Вспоминая тридцатые годы, я вижу перед собой целую галерею лиц, и среди них большой редкостью были лица со скорбным выражением, напоминающие древних святых, как их изображали суздальские богомазы, хотя такие и встречались. Их так и называли — «святые». Но они не были характерными для того времени. Выли еще «начетчики», «законники», как их окрестили. Они когда-то что-то выучили и застыли на этом, были мало подвижны, без «искры божьей». Как уродливая родинка на веселом, жизнерадостном лице, эти люди были не нужны. Огромное же большинство было через край наполнено радостью творческого труда, безграничной верой в правильность избранного пути. Это были живые люди, а не манекены, со всеми их человеческими слабостями, чувствами, страстями, страданиями и радостями.

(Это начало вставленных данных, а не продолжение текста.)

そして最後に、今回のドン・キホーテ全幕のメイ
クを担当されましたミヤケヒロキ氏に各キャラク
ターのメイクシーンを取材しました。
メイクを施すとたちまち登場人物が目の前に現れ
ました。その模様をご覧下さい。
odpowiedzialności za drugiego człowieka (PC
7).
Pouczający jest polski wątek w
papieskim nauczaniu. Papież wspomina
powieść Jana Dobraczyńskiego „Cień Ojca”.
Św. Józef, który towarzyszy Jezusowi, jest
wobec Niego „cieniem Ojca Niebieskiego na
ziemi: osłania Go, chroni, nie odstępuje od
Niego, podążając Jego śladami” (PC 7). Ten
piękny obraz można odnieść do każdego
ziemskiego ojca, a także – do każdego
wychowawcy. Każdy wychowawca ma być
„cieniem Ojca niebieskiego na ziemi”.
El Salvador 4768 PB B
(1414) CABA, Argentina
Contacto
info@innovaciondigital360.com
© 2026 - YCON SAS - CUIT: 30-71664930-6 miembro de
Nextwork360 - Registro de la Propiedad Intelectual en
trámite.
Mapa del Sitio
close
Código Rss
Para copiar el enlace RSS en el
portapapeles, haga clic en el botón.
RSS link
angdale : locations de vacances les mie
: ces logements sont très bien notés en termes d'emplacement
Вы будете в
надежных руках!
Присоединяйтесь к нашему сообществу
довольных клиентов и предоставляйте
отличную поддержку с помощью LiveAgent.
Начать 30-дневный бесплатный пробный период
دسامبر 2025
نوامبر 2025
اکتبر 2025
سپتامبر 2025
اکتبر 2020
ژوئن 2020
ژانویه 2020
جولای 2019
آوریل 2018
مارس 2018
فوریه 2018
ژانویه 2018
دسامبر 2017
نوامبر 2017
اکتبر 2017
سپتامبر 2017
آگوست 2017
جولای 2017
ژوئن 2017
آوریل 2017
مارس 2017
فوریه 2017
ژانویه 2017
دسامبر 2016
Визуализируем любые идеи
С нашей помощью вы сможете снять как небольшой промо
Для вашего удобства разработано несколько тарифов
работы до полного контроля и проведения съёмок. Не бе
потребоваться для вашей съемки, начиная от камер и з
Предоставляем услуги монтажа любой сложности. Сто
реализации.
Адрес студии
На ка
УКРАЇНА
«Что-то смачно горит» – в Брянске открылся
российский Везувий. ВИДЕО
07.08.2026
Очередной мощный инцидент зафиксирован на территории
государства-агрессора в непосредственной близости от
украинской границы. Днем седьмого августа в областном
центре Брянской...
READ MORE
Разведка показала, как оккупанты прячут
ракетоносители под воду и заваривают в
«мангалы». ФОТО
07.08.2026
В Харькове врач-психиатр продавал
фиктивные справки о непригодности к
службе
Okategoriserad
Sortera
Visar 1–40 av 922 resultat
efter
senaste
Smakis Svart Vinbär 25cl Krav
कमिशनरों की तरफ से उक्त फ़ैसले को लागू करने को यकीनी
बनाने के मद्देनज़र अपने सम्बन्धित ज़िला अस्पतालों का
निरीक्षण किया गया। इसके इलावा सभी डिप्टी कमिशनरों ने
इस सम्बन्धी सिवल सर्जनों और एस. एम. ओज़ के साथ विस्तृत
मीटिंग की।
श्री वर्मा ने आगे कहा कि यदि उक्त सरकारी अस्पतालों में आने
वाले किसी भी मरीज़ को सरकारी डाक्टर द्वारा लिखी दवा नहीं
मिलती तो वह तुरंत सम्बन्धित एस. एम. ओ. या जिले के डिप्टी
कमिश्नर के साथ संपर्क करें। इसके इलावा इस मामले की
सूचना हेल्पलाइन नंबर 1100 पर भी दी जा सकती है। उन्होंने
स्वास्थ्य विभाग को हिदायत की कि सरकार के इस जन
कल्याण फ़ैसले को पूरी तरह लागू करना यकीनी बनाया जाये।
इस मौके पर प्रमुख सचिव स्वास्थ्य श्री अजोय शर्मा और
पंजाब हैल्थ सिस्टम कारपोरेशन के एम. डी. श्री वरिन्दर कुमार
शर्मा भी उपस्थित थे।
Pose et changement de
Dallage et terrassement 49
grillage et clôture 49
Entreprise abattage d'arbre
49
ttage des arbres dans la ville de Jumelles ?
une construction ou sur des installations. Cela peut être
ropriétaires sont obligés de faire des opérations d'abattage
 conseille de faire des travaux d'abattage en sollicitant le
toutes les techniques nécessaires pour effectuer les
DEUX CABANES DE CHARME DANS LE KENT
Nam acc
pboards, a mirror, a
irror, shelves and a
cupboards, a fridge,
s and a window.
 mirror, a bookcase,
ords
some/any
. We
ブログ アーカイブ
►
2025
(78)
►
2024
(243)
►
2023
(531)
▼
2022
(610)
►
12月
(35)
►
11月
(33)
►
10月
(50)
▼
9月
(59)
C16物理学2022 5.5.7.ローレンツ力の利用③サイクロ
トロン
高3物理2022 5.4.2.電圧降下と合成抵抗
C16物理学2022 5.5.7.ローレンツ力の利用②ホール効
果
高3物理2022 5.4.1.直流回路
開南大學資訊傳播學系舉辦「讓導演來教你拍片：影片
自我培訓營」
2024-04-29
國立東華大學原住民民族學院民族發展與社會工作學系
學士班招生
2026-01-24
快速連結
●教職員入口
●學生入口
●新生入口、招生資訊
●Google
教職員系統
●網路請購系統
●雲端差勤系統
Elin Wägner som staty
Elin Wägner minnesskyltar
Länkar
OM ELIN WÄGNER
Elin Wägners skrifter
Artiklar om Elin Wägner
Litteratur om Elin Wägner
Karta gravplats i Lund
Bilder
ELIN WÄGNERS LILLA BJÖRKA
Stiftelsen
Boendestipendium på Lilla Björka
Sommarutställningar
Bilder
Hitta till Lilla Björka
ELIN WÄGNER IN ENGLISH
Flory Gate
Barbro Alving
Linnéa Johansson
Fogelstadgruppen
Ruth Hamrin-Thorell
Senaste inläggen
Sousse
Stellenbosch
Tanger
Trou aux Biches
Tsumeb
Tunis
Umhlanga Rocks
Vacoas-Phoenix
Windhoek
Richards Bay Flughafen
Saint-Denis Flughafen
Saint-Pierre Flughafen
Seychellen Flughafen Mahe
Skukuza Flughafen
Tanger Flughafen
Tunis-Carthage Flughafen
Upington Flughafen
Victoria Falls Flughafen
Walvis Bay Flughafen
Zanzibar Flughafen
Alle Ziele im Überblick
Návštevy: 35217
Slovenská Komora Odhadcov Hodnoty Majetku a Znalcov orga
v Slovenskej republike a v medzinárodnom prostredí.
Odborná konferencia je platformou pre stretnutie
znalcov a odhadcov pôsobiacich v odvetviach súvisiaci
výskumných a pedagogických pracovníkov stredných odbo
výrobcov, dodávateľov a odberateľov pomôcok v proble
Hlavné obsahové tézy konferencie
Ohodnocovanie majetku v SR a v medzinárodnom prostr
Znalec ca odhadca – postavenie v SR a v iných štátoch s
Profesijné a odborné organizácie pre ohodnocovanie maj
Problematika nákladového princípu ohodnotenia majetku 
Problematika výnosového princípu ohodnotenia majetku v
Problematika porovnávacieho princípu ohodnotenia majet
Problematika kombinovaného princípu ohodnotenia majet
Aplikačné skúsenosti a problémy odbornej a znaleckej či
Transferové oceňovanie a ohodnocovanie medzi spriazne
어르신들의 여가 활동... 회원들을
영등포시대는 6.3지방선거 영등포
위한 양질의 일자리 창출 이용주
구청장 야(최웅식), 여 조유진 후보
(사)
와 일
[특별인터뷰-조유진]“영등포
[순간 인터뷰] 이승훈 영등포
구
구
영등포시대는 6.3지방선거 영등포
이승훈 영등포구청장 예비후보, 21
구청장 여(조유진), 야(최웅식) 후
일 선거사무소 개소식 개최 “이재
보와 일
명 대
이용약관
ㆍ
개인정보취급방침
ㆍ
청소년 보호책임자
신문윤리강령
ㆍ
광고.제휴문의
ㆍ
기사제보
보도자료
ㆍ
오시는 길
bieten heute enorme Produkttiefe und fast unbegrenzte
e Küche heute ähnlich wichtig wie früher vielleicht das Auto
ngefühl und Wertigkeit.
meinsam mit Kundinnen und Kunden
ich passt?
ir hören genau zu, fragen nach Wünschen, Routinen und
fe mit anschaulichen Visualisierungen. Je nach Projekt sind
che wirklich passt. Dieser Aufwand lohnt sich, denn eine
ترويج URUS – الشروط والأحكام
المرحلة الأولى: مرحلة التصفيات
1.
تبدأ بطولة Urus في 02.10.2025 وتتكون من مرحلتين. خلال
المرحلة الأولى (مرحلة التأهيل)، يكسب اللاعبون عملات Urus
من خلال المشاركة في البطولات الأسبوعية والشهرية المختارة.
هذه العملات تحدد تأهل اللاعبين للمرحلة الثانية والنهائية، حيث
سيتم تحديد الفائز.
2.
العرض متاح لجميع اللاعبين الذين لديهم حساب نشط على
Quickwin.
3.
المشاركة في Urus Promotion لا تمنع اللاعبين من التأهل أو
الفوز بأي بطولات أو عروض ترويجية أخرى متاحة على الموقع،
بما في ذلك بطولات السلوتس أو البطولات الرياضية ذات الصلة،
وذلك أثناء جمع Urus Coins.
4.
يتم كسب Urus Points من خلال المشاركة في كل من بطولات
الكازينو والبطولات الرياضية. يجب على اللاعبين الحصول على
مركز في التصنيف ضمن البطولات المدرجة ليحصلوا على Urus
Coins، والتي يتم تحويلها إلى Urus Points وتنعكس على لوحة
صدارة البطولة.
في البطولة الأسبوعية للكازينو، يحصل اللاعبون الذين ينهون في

То было время стремительного движения страны вперед, и на фоне этого движения многие личные чувства горя или радости не замечались — они поглощались общим горем, если оно случалось, общей радостью, если она приходила. Слово «мое», мне кажется, было в те годы мало популярным — его стыдились произносить. «Наше» повторялось наиболее часто. Слово «мое» было связано с прошлым, а от него хотели избавиться навсегда.